▶ _Extracted information_

= = =

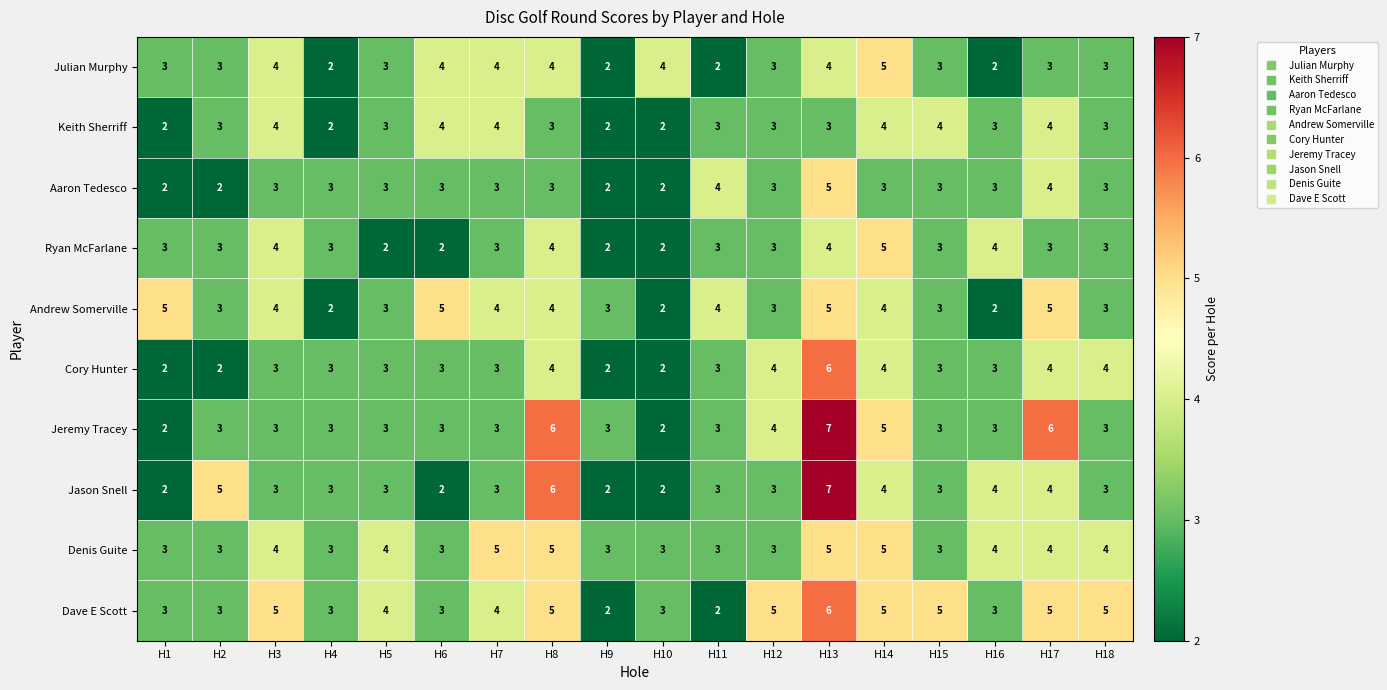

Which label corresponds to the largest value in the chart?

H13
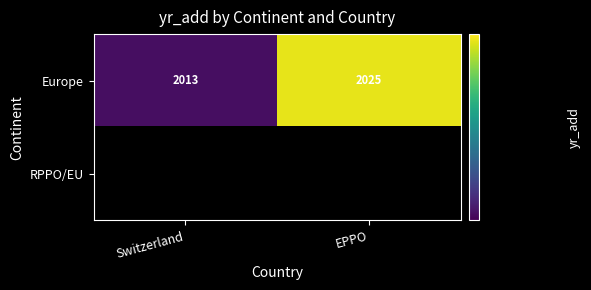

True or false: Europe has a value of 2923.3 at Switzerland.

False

= = =

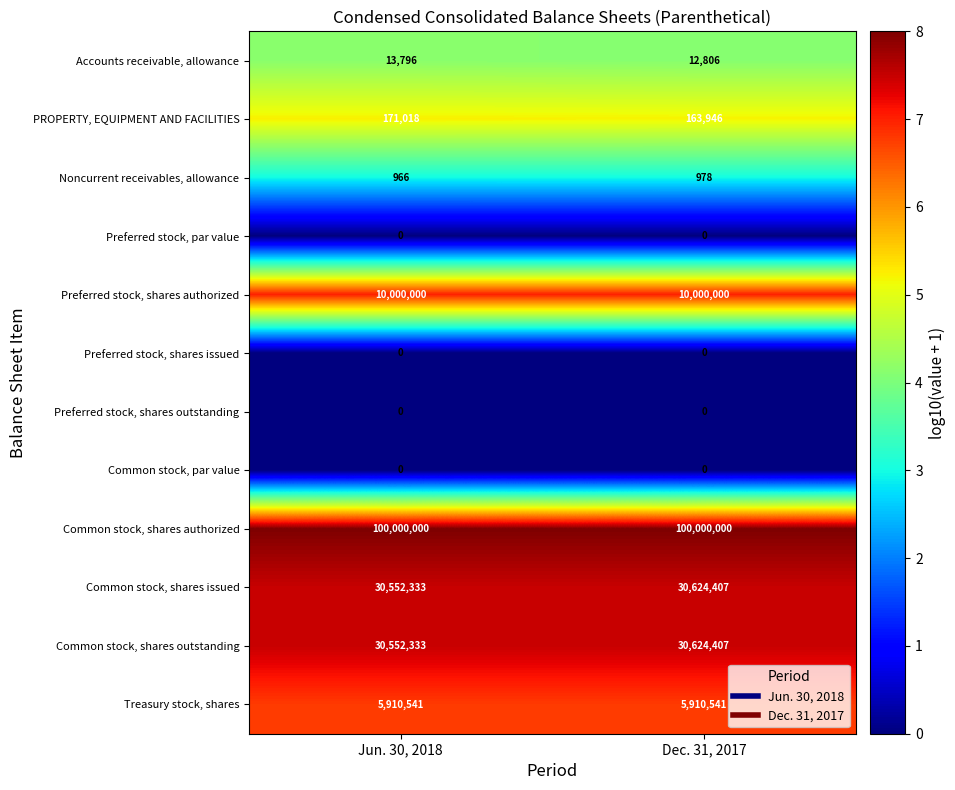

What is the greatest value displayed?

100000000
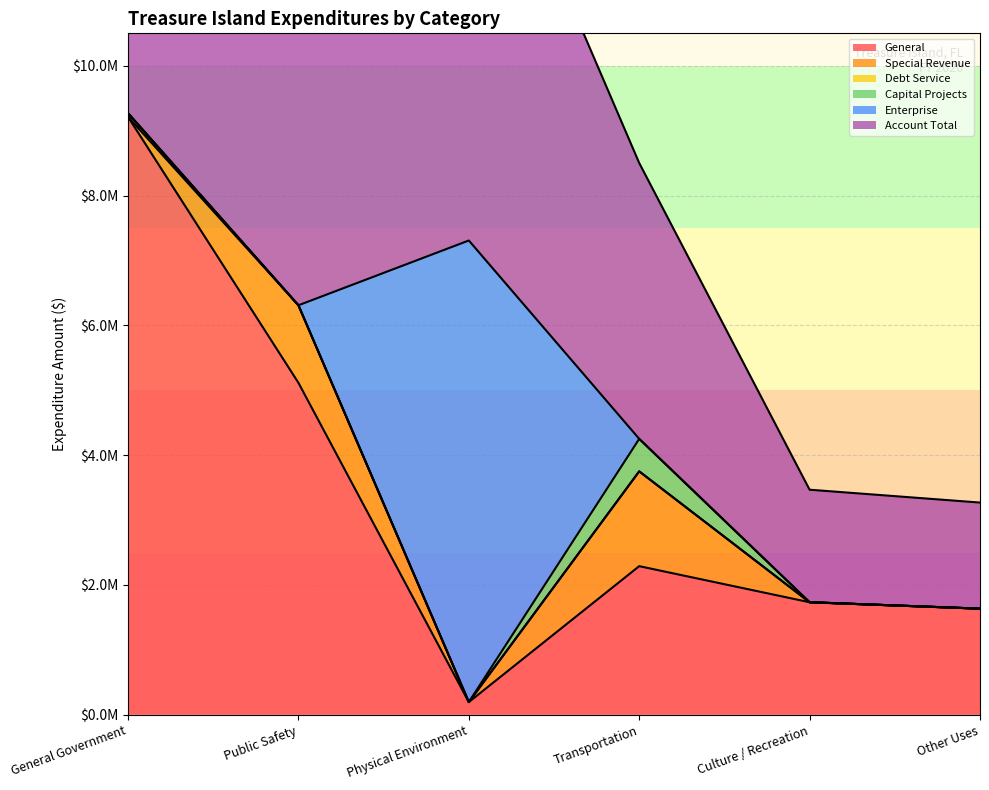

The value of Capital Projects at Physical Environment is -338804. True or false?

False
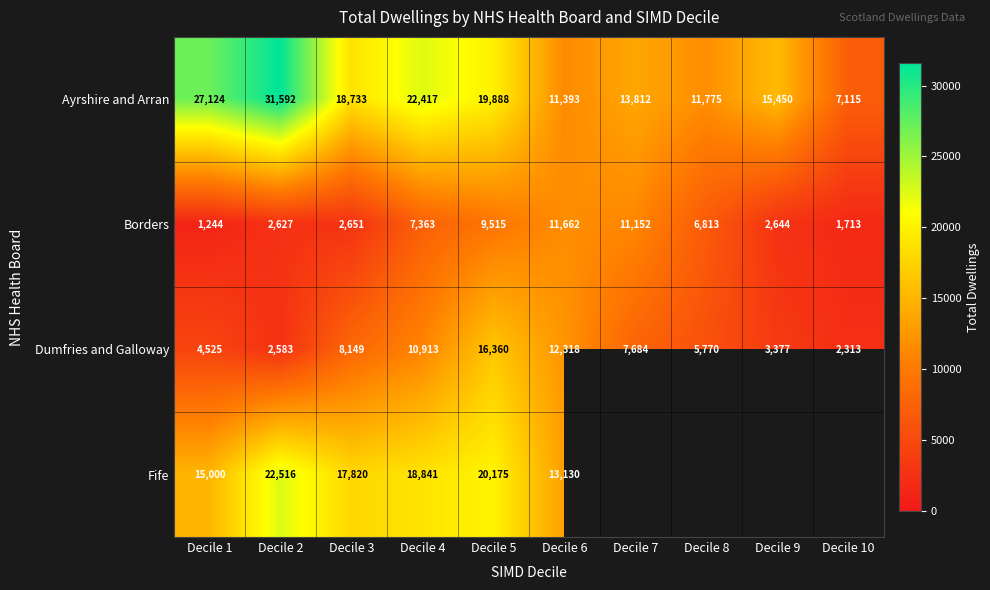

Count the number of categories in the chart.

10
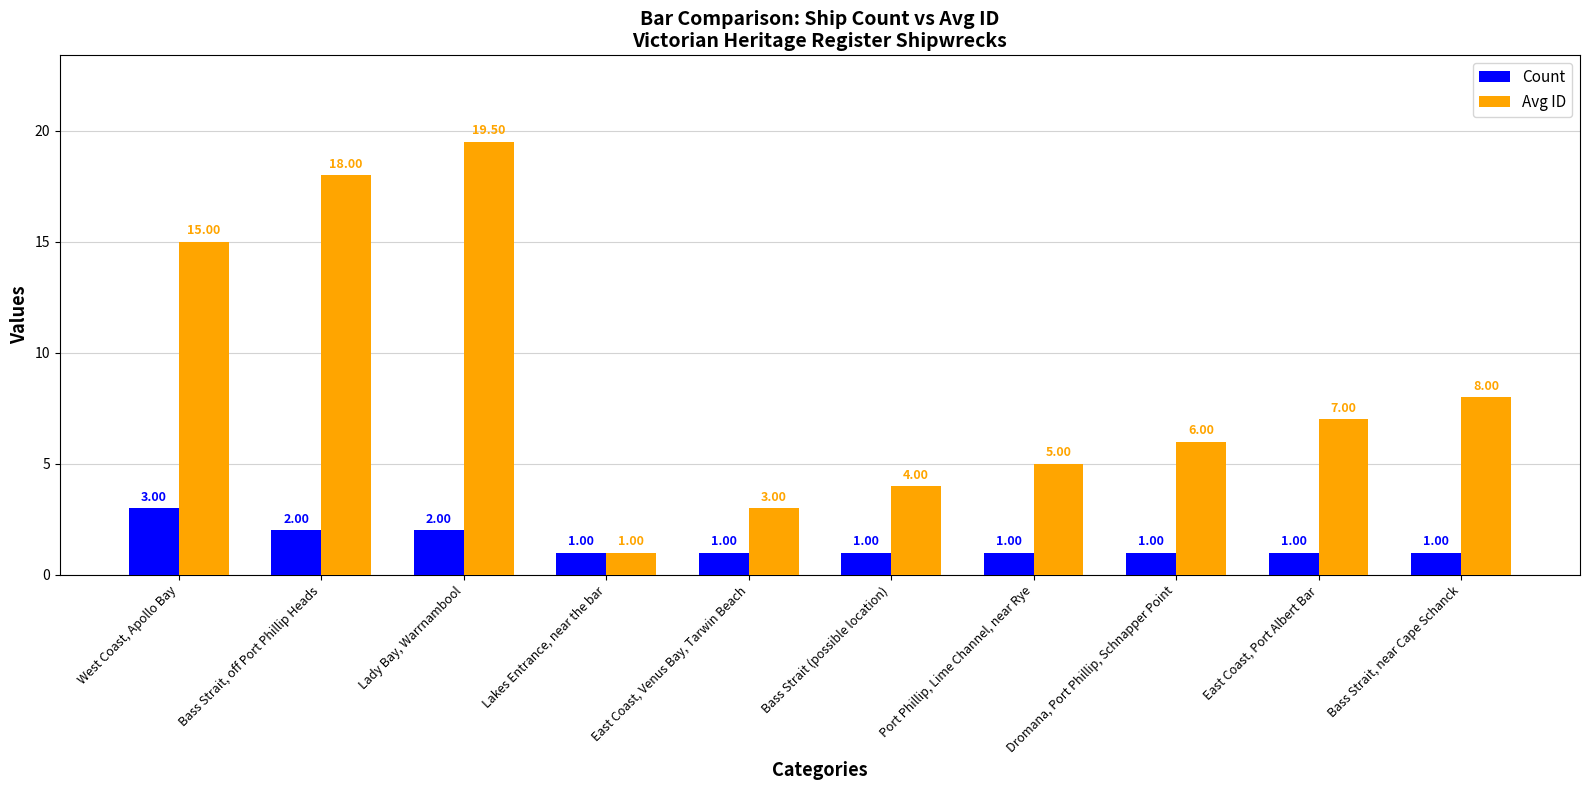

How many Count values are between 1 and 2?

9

= = =

▶ _To do_
Output the lines of the items that run from the line containing "Which label corresponds" through the line containing "True or false: Europe", both included, reproducing each line without change and omitting the pictures.

▶ _Answer box_
Which label corresponds to the largest value in the chart?

H13

True or false: Europe has a value of 2923.3 at Switzerland.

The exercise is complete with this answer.